То есть у Тюхтяева теперь на лице есть два глаза, но второй лишь слегка различает свет, тьму, цвета и силуэты. Все. Люська винила в этом бездарно упущенное время, переживала, а я застала пациента, крутящегося перед зеркалом. По-моему, доволен. Он еще не знал, что сестра решила реабилитировать свой провал исправлением ноги. Теперь Люся изучала каждую мелочь на мутных снимках и догадалась, что хромота стала следствием не неудачно сросшегося перелома, как полагал Сутягин, а мелких осколков неясного происхождения, застрявших в мягких тканях, так что новая операция обещала стать похожей на игру «Поиск предмета».

Приближалось Рождество.

Где-то в районе двадцатого числа нам доставили коробку из Лондона, которую я очень ждала еще с первой ночи Тюхтяева в нашем доме. Граф позаботился, чтобы доставили этот пакет дипломатической почтой, так что содержимое вряд ли пострадало. Как же вручить ее тактичнее? Я около часа хвостом ходила за Тюхтяевым, пока он наконец не перестал это игнорировать.

— Что-то не так?

— Все в порядке. — и зависла мрачной горгульей рядом.

— Меня немного пугает, когда у Вас такой взгляд. — насторожился он.

— А разве Вы умеете бояться? — действительно, в любых ситуациях он проявляет самую сильную выдержку.

— Пока с Вами знакомство не свел, думал, что нет.

— Михаил Борисович, Вам Люся на днях ногу перешивать будет. Несколько дней придется в покое провести. Я беспокоюсь, что заскучаете.

* * *

Он оцепенев рассматривал протез — кисть в черной кожаной перчатке со сложной системой креплений ремнями.

— Я все равно не стану прежним.

— Естественно. Я даже больше скажу — ни один из нас прежним не становится.

— Вы так стараетесь сделать меня тем, кого помните…

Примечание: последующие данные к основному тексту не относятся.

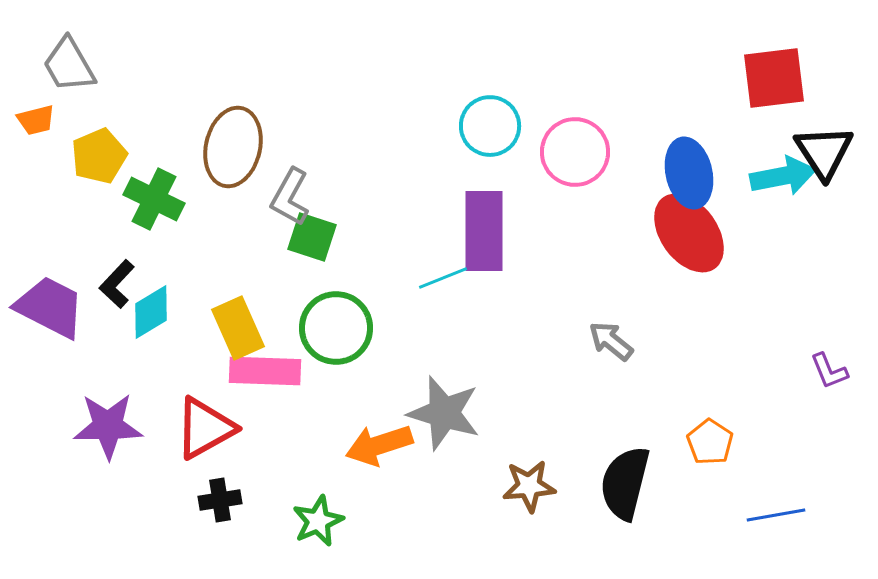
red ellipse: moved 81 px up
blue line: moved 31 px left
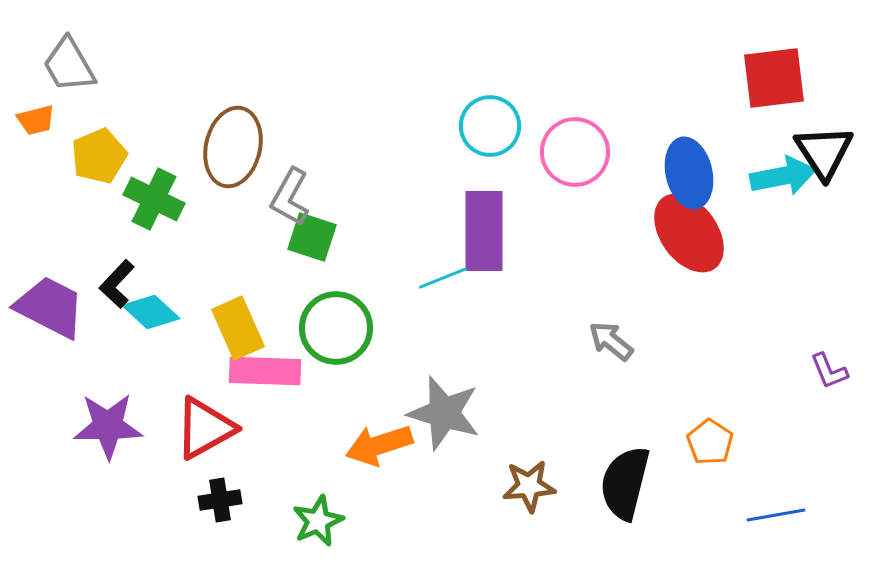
cyan diamond: rotated 74 degrees clockwise
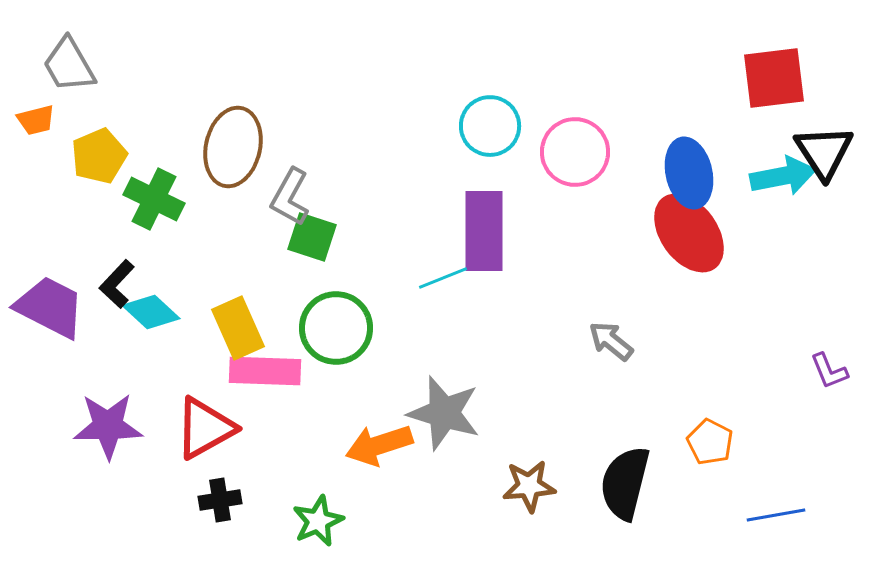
orange pentagon: rotated 6 degrees counterclockwise
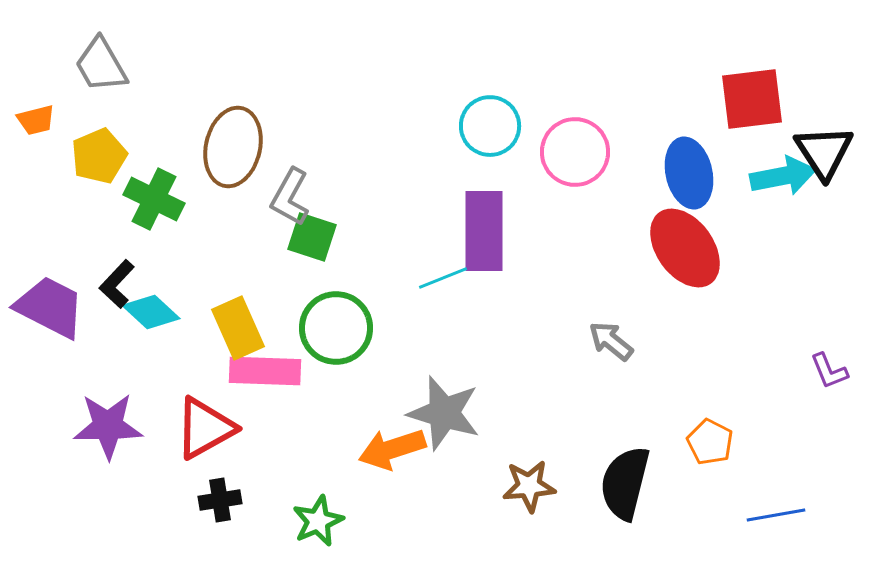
gray trapezoid: moved 32 px right
red square: moved 22 px left, 21 px down
red ellipse: moved 4 px left, 15 px down
orange arrow: moved 13 px right, 4 px down
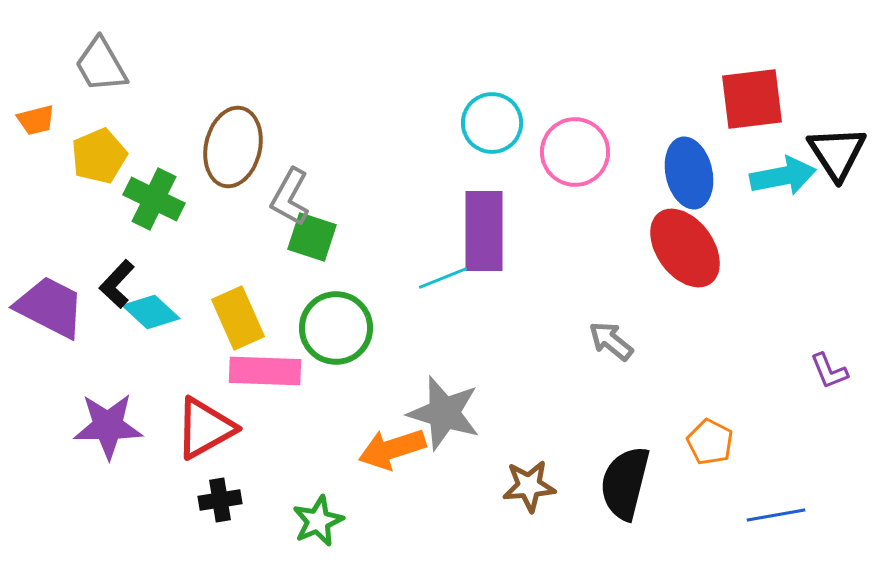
cyan circle: moved 2 px right, 3 px up
black triangle: moved 13 px right, 1 px down
yellow rectangle: moved 10 px up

— Нет. — встала перед его лицом. — Я Вас стараюсь сделать живым. Два года назад в Москве, год назад здесь, сегодня — я Вас видела одинаково. Шрамы или их отсутствие — это только фантик. А вот то, что Вы сами так ненавидите Ваши косметические дефекты — с этим нужно что-то делать.

— Это не рука.

— Не рука. Но Вы же не отказываетесь пользоваться столовыми приборами, хотя можно есть пальцами. Вот и это — не рука, а лишь прибор, находящийся между рукой и едой.

Он постоял у окна. Долго, почти не дыша. Разжал кулак левой руки, посмотрел на нее внимательно.